Franck Marchis said...

well if you compare with the map of the density of inhabitants you will see the same maxima in Europe and US. Only China is a surprise to me, but I remember that wikipedia was blocked in China for years (it may still be). It is logical that people talk and write about their environment, their country, their history since it is what they know the best.
This blog post is almost blaming wikipedia to be focused on a few countries. Since wikipedia is written by the people for the people it is logical that the maximal density area get the best coverage. The solution will be to promote higher education, and internet access to poorer countries but this is beyond the objective of the free encyclopedia. If I want to know more about a country in Africa, I will read articles available in the press or will visit my library, but I will not blame the people from the US for not writing anything about Africa in wikipedia.

Anonymous said...

You should take into account the percentage of English speaking people in the countries represented, as well. That is if you are only counting the English Wikipedia. The figures might be different if you take into account other language Wikipedias.

Mark Graham said...

@mikk: I'm afraid I haven't had the time to upload more maps or data just yet. I'll try to get to it later this week though.

@Franck: The point of this blog is not to blame Wikipedia or its editors. My point with these maps is to highlight some of the gaps in knowledge that we can: (1) work on filling in; and (2) be aware of when using Wikipedia as a resource.

@Anonymous: These maps show the results from all languages. Not just English.

Arun Viswanathan aka n30bli7z said...

Your data is interesting but was not exactly surprising to me. I think many countries in Africa or other poorer nations do not have easy access to technology or the awareness to tell their story on Wikipedia.Thus they are underrepresented in the number of articles.
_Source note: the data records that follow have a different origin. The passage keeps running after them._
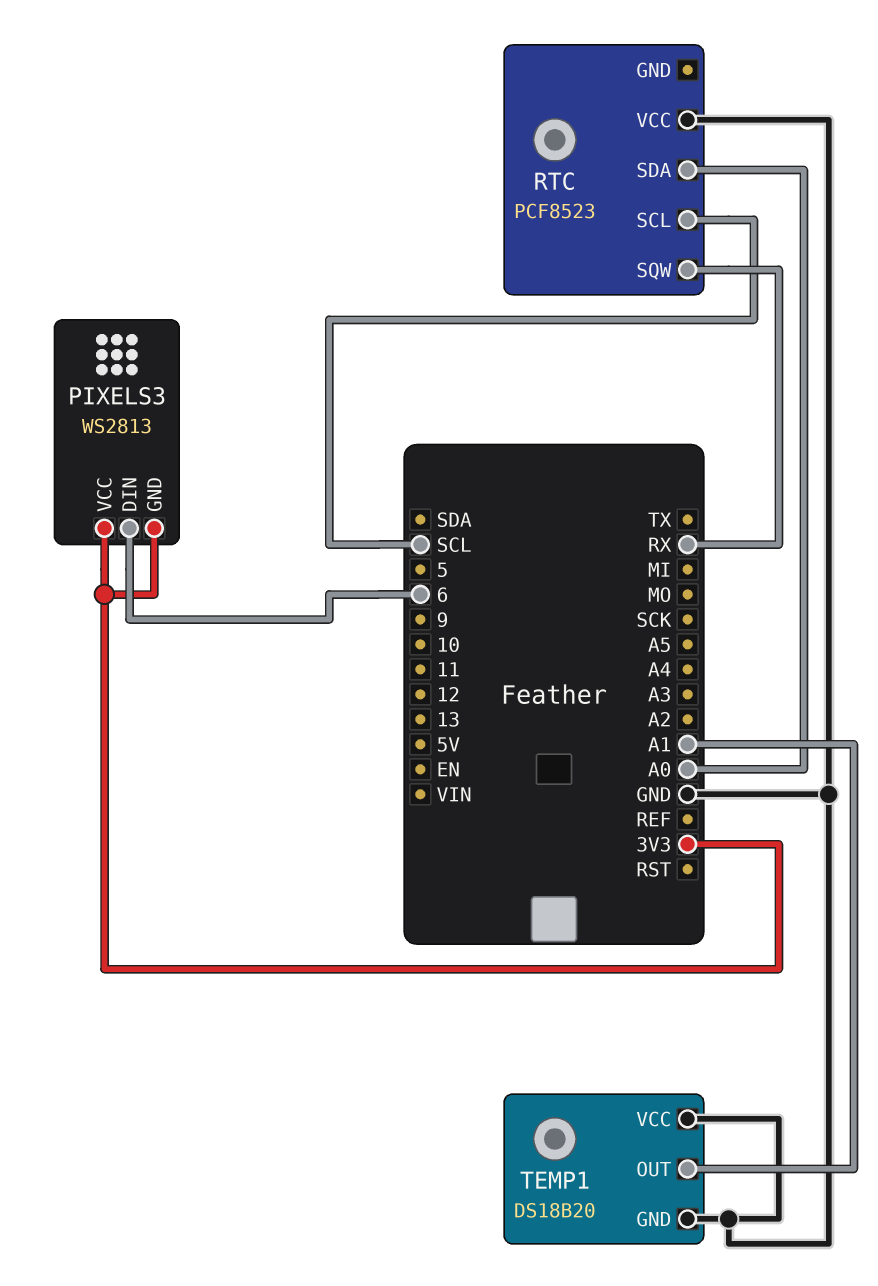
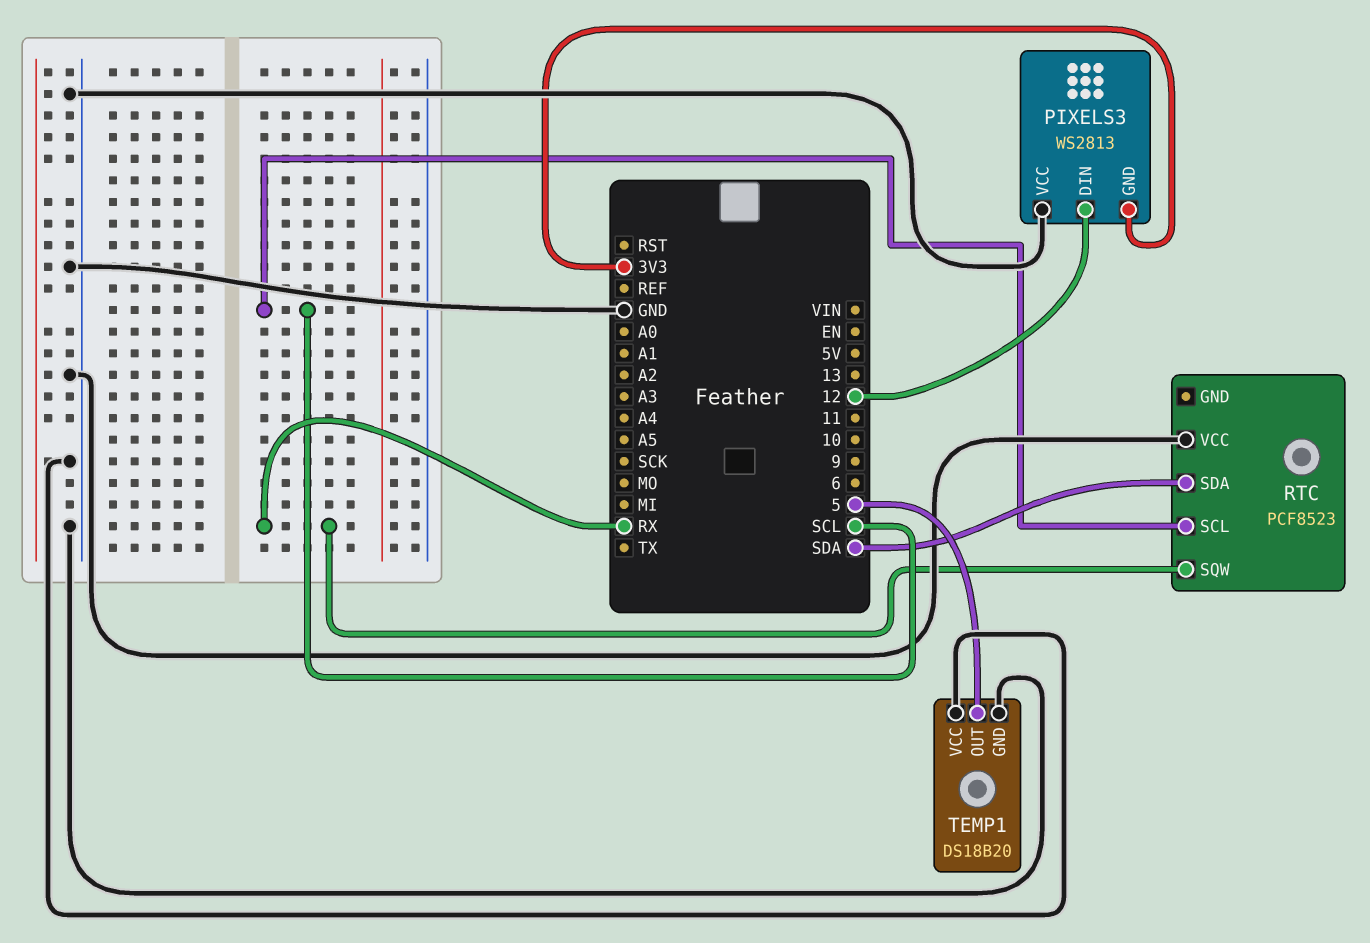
PIXELS3 pin DIN: 6 -> 12
PIXELS3 pin VCC: 3V3 -> GND
RTC pin SDA: A0 -> SDA
TEMP1 pin OUT: A1 -> 5

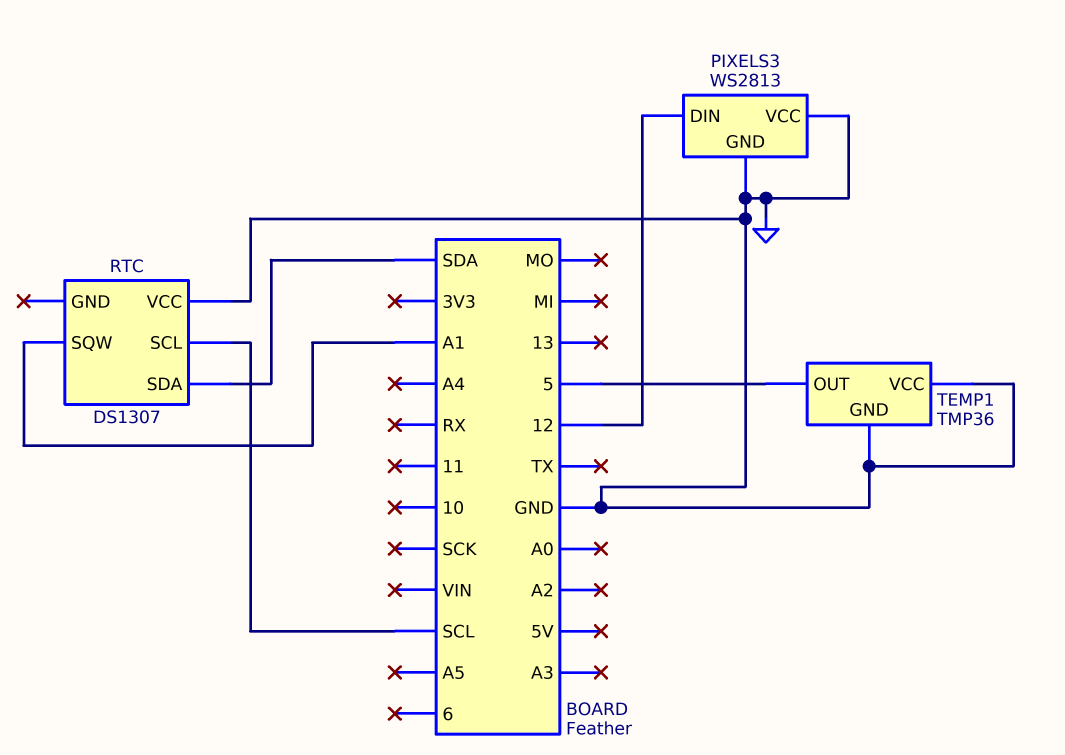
PIXELS3 pin GND: 3V3 -> GND
RTC: PCF8523 -> DS1307
RTC pin SQW: RX -> A1
TEMP1: DS18B20 -> TMP36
Also, they do not get many visitors who will be compelled to write an entry for them.

Apart from that I have 2 suggestions:
1. Can you plot the country of origin of the authors of the entries (by geoconverting their IPs) on a heat map? I suspect that this closely resemble your first map or maybe not?

2. Can you then plot the geographical distribution of authors for entries corresponding to a particular region? This data should be interesting. One would suspect the the authors editing articles about a region would be from that region.

Tobi F. said...

This is quite interesting, but I wonder how this compares to established reference works such as Britannica or World Book. Would they map the same?

Anonymous said...

You need think about it. Despite the emails, the overwhelming evidence showing global warming is happening hasn't changed.
"The e-mails do nothing to undermine the very strong scientific consensus . . . that tells us the Earth is warming, that warming is largely a result of human activity," Jane Lubchenco, who heads the National Oceanic and Atmospheric Administration, told a House committee. She said that the e-mails don't cover data from NOAA and NASA, whose independent climate records show dramatic warming.

bathmate said...

good posting.i like it. thank u. :)-


bathmate

Patrick John Collins said...

It's really a reflection of internet penetration - countries with cheaper / faster internet connections have more wikipedia articles.